Public Function removeSpecificWords(s As String) As String

 Dim arr     As Variant
 Dim cnt     As Long

 arr = Array("insurance", "company", "firma", "firm", "holding")
 removeSpecificWords = s

 For cnt = LBound(arr) To UBound(arr)
  removeSpecificWords = Replace(LCase(removeSpecificWords), LCase(arr(cnt)), vbNullString)
 Next cnt

End Function

Public Sub TestMe()

    Debug.Print removeSpecificWords("InsHolding")
    Debug.Print removeSpecificWords("InsuranceInsHoldingStar")

End Sub

In your case:

    S1 = removeSpecificWords(S1)
    S2 = removeSpecificWords(S2)
    valuePhrase = LevenshteinDistance(S1, S2)

Answer 2

When I had a similar issue in trying to remove duplicate addresses, I approached the problem the other way and used the Longest Common Substring.

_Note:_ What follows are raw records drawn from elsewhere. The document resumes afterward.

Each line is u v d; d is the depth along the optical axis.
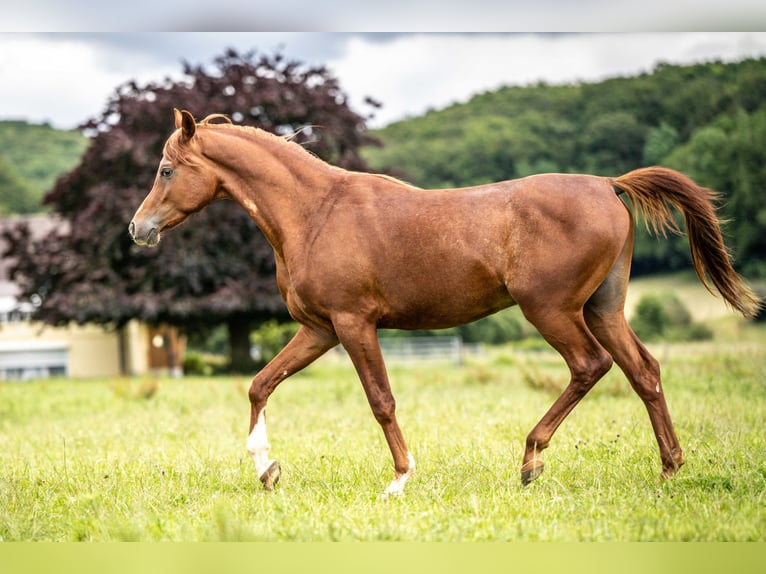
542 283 6.92
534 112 63.16
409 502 6.70
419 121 69.81
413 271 7.11
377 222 7.22
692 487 6.90
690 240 7.33
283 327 41.19
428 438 9.91
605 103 59.78
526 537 5.69
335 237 7.30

Function DetermineLCS(source As String, target As String) As Double
    Dim results() As Long
    Dim sourceLen As Long
    Dim targetLen As Long
    Dim counter1 As Long
    Dim counter2 As Long

    sourceLen = Len(source)
    targetLen = Len(target)

    ReDim results(0 To sourceLen, 0 To targetLen)

    For counter1 = 1 To sourceLen
        For counter2 = 1 To targetLen
            If Mid$(source, counter1, 1) = Mid$(target, counter2, 1) Then
                results(counter1, counter2) = results(counter1 - 1, counter2 - 1) + 1
            Else
                results(counter1, counter2) = WorksheetFunction.Max(results(counter1, _
                        counter2 - 1), results(counter1 - 1, counter2))
            End If
        Next counter2
    Next counter1

    'return the percentage of the LCS to the length of the source string
    DetermineLCS = results(sourceLen, targetLen) / sourceLen
End Function

For addresses, I've found that about an 80% match gets me close to a hundred percent matches. with insurance agency names (and I used to work in the industry, so I know the problem you face), I might suggest a 90% target or even a mix of the Levenshtein Distance and LCS, minimizing the former while maximizing the latter.